■ PASSAGE
>>>>>

Reprinted from Endurance News, June 2013, Ride Managers’ Column, monthly publication of the American Endurance Ride Conference, www.aerc.org, 866-271-2372
We envision most clinics will fall into one of three categories:
1.Endurance 101 Clinics
These are introductory clinics for people new to the sport, typically conducted in a classroom type of setting, but ideally with access to endurance tack and equipment and horses, upon whom veterinary checks can be simulated, and metabolic (heart rate, skin pinch, cap refill, tack/back soreness) checks taught to the clinic attendees in a hands-on setting.
1) YOU can DO this!
2) What Are The Distance Riding Sports?
3) Where Do I Start? The Horse
4) Where Do I Start? The Rider
5) Where Do I Start? The Stuff
5A) Where Do I Start? The Feed
6) Where Do I Start? The Conditioning
7) Where Do I Start? The Camping
8) What To Expect? The First Competition
9) What To Expect? Arriving At Camp
10) What To Expect? Vetting In
11) What To Expect? On Ride Day
12) What To Expect? After the Competition
Susan Garlinghouse, DVM, is presently producing short YouTube educational video clips to mesh with these powerpoints, starting with the topic of containment of horses at AERC rides, which will be available both on the internet, and as part of the CD/DVD resources as they are developed and finalized.
2. Endurance 201 Clinics
Oftentimes, mounted clinics with a mock endurance ride and vet check as well as a camping experience, are conducted by clinic organizers. These may be a part of a multi-day clinic which also includes materials from Endurance 101 Clinics, but more frequently are held in locations without access to classroom types of settings and projectors, and are more hands-on in nature.

<<<<<

■ PROBLEMS AND TASKS
• A. Copy the clinic column from "Reprinted from Endurance" to "a hands-on setting.".
• B. Which topics in the clinic column's numbered list begin with "Where Do I Start?" Give only the part after that phrase.
• C. Pick up the clinic column after its last sentence and continue it.

■ PROVIDED RECORDS

>>>>>

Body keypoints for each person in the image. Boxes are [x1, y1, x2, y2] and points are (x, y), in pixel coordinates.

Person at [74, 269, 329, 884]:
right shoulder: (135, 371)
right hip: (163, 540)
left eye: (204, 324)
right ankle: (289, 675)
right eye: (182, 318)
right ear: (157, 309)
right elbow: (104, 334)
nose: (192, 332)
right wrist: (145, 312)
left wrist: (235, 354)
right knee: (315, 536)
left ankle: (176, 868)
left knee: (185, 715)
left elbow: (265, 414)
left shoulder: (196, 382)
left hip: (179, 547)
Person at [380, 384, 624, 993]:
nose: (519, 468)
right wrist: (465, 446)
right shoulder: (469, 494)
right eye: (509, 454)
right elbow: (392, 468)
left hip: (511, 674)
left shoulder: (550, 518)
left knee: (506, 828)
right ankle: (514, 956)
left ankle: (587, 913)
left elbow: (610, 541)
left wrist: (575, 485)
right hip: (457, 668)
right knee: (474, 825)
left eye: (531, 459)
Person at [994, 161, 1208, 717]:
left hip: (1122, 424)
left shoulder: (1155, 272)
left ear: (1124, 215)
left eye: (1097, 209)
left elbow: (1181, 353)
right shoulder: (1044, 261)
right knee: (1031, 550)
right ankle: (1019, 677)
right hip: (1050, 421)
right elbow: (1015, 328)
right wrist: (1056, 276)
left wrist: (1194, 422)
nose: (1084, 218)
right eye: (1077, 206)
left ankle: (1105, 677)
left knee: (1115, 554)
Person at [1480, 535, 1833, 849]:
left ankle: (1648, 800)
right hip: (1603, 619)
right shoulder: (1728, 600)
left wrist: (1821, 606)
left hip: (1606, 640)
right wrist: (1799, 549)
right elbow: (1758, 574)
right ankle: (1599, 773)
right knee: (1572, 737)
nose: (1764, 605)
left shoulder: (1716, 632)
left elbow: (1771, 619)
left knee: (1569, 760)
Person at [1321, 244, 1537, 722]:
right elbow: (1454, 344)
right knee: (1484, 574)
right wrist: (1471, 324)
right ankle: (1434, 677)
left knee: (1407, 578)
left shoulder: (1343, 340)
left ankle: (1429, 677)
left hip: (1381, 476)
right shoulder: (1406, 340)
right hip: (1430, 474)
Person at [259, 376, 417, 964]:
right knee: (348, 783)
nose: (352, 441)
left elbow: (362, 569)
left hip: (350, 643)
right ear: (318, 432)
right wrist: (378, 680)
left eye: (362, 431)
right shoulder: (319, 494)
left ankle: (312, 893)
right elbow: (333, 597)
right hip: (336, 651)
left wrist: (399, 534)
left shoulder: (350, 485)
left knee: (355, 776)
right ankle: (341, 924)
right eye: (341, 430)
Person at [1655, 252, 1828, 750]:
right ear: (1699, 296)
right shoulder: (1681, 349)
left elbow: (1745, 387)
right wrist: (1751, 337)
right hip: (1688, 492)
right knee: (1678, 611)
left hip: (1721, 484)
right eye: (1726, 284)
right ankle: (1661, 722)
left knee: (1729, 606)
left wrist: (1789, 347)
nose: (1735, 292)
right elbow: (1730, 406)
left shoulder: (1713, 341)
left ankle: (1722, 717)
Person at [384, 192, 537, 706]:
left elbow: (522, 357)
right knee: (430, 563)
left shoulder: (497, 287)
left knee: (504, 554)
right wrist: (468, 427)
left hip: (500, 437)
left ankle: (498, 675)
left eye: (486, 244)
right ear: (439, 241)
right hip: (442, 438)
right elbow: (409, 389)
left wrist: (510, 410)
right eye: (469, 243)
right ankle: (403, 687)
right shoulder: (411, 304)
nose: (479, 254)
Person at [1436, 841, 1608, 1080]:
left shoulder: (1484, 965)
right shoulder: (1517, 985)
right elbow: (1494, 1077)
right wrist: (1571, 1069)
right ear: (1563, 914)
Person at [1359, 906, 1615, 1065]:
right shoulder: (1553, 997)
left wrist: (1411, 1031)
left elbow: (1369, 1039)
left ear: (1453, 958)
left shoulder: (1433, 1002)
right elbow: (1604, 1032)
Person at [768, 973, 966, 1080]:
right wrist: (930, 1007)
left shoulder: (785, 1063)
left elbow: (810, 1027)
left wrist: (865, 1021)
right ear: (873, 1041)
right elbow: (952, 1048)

<<<<<

■ RESPONSES PER TASK
• A.
Reprinted from Endurance News, June 2013, Ride Managers’ Column, monthly publication of the American Endurance Ride Conference, www.aerc.org, 866-271-2372
We envision most clinics will fall into one of three categories:
1.Endurance 101 Clinics
These are introductory clinics for people new to the sport, typically conducted in a classroom type of setting, but ideally with access to endurance tack and equipment and horses, upon whom veterinary checks can be simulated, and metabolic (heart rate, skin pinch, cap refill, tack/back soreness) checks taught to the clinic attendees in a hands-on setting.

• B.
The Horse
The Rider
The Stuff
The Feed
The Conditioning
The Camping

• C.
Endurance 201 Clinics are designed to take concepts and turn them into practice. They are a critical part of the learning process and key to ensuring new competitors feel comfortable with the skills they will need to successfully get through their first ride.
3.Beyond The Basics Clinics
This PowerPoint presentation was created by the Education Committee to help riders get through the “sophomore slump.” It was intended for riders who had done some competing but were looking to increase their level of performance in the sport.
As you are reading this column, I’ll be serving as Chief Guinea Pig for our clinic format, having facilitated an Endurance 101 Clinic at our farm over the winter, a demonstration and mini-seminar at a local Equifest during March, and even as your feverish fingers turn the pages of Endurance News at this moment, an Endurance 201 Clinic at a local stable with excellent facilities and trail access.
Drop me a line. I’ll give you all the practical dos and don’ts that I can muster!
For all of these clinics and expos, the office staff is happy to get you promotional materials for AERC, some good “swag” to hand out to clinic participants including membership applications.
Remember, all of this is part of one of our most important organizational missions, and that is to ‘cast the net’ and increase our AERC membership.